§ **WHAT IS NEEDED**
Please output exactly the lines of the material from the first through the line containing "### Bug Fixes", and nothing more.

§ **DATA PROVIDED**
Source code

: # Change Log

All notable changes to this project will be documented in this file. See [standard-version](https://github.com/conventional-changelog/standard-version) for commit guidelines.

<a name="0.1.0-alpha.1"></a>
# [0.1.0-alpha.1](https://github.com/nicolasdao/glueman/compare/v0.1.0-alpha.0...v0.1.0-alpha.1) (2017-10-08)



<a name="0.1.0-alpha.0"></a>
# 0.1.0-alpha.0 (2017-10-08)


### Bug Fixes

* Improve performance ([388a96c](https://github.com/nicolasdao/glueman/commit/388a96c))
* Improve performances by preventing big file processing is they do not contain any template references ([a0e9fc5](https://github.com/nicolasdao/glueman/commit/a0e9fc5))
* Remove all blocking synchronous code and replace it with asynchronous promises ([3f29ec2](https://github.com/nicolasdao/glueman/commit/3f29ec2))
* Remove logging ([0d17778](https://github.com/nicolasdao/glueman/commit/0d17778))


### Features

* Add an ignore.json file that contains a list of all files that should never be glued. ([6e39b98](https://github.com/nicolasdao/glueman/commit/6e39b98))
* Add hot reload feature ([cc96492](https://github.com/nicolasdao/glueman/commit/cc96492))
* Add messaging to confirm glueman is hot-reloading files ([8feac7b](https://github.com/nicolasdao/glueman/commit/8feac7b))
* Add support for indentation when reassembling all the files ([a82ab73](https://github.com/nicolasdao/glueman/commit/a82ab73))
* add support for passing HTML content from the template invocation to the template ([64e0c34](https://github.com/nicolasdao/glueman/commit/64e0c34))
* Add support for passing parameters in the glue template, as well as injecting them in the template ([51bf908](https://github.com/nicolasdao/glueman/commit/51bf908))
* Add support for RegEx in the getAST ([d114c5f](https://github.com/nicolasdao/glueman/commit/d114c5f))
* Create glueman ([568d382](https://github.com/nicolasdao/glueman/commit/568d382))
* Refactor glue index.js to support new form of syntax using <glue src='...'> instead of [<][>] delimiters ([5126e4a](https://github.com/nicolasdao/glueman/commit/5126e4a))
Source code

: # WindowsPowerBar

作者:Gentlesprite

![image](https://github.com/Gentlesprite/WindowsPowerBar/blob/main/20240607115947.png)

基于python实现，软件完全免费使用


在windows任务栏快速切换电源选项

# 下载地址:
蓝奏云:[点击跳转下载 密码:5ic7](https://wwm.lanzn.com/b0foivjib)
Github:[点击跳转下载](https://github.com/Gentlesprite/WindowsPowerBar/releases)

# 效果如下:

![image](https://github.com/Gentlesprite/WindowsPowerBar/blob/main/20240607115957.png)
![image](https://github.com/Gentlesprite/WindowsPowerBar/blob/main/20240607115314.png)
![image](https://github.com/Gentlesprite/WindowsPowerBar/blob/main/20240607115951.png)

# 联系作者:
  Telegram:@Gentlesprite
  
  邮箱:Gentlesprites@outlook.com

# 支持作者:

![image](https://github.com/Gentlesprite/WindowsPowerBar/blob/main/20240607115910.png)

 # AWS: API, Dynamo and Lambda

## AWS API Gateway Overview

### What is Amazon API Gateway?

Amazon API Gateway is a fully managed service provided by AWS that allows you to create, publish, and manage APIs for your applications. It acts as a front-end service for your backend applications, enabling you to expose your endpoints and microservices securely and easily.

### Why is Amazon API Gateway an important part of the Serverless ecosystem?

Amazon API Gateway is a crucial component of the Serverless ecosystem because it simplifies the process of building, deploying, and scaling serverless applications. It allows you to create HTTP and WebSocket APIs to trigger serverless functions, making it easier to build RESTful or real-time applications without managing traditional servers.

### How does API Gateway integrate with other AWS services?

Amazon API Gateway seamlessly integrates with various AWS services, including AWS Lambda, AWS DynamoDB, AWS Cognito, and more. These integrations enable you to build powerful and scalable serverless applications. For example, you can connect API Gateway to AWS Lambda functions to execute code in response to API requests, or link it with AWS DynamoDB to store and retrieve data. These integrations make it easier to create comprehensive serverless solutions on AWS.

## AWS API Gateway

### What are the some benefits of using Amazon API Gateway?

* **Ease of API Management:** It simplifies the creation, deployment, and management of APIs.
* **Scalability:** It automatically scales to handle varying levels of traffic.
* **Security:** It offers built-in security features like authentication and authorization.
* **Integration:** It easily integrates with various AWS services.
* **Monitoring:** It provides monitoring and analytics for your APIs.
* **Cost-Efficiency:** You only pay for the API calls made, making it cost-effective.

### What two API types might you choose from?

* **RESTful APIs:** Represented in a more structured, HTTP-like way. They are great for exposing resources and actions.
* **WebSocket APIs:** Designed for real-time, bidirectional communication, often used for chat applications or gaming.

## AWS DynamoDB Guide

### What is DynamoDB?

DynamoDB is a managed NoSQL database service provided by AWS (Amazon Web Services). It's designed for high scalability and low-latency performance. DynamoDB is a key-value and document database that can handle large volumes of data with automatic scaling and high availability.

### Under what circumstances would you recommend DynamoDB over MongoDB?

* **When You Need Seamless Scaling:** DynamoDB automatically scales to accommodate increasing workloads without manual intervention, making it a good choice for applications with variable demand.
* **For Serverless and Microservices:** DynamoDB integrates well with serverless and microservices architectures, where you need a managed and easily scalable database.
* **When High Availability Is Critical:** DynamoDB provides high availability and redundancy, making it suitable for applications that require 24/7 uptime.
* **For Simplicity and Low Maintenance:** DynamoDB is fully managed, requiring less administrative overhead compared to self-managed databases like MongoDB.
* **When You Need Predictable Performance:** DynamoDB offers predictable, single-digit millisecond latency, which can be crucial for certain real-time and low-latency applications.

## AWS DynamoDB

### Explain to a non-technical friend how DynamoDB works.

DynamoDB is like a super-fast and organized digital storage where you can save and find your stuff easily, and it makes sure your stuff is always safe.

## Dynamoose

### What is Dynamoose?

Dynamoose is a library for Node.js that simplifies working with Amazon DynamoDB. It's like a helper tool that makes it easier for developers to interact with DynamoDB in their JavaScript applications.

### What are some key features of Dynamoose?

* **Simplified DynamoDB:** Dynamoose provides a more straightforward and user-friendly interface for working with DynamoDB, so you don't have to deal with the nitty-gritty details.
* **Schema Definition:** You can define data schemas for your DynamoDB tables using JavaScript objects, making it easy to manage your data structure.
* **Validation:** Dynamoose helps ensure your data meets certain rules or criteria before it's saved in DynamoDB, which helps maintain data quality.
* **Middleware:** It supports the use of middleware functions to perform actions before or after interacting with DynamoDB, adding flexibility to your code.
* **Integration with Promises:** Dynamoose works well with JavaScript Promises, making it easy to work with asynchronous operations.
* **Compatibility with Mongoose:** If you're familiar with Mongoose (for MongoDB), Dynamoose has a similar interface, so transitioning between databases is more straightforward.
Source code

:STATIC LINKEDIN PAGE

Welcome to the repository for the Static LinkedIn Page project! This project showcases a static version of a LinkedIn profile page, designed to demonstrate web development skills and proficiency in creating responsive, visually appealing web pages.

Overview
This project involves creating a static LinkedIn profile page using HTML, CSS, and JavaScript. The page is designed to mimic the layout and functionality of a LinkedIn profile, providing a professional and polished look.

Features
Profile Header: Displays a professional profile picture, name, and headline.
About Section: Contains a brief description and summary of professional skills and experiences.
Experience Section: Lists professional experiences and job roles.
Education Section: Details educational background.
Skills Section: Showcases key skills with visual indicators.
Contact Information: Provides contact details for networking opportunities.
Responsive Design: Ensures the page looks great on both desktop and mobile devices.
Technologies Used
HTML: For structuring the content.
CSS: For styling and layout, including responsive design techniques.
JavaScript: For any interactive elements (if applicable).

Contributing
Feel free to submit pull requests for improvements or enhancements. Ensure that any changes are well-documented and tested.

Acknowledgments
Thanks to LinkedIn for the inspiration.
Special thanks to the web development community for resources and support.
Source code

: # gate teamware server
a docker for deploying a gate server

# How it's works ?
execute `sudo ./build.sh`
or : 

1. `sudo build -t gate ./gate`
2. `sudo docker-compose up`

§ **PROBLEM SOLUTION**
Source code

: # Change Log

All notable changes to this project will be documented in this file. See [standard-version](https://github.com/conventional-changelog/standard-version) for commit guidelines.

<a name="0.1.0-alpha.1"></a>
# [0.1.0-alpha.1](https://github.com/nicolasdao/glueman/compare/v0.1.0-alpha.0...v0.1.0-alpha.1) (2017-10-08)



<a name="0.1.0-alpha.0"></a>
# 0.1.0-alpha.0 (2017-10-08)


### Bug Fixes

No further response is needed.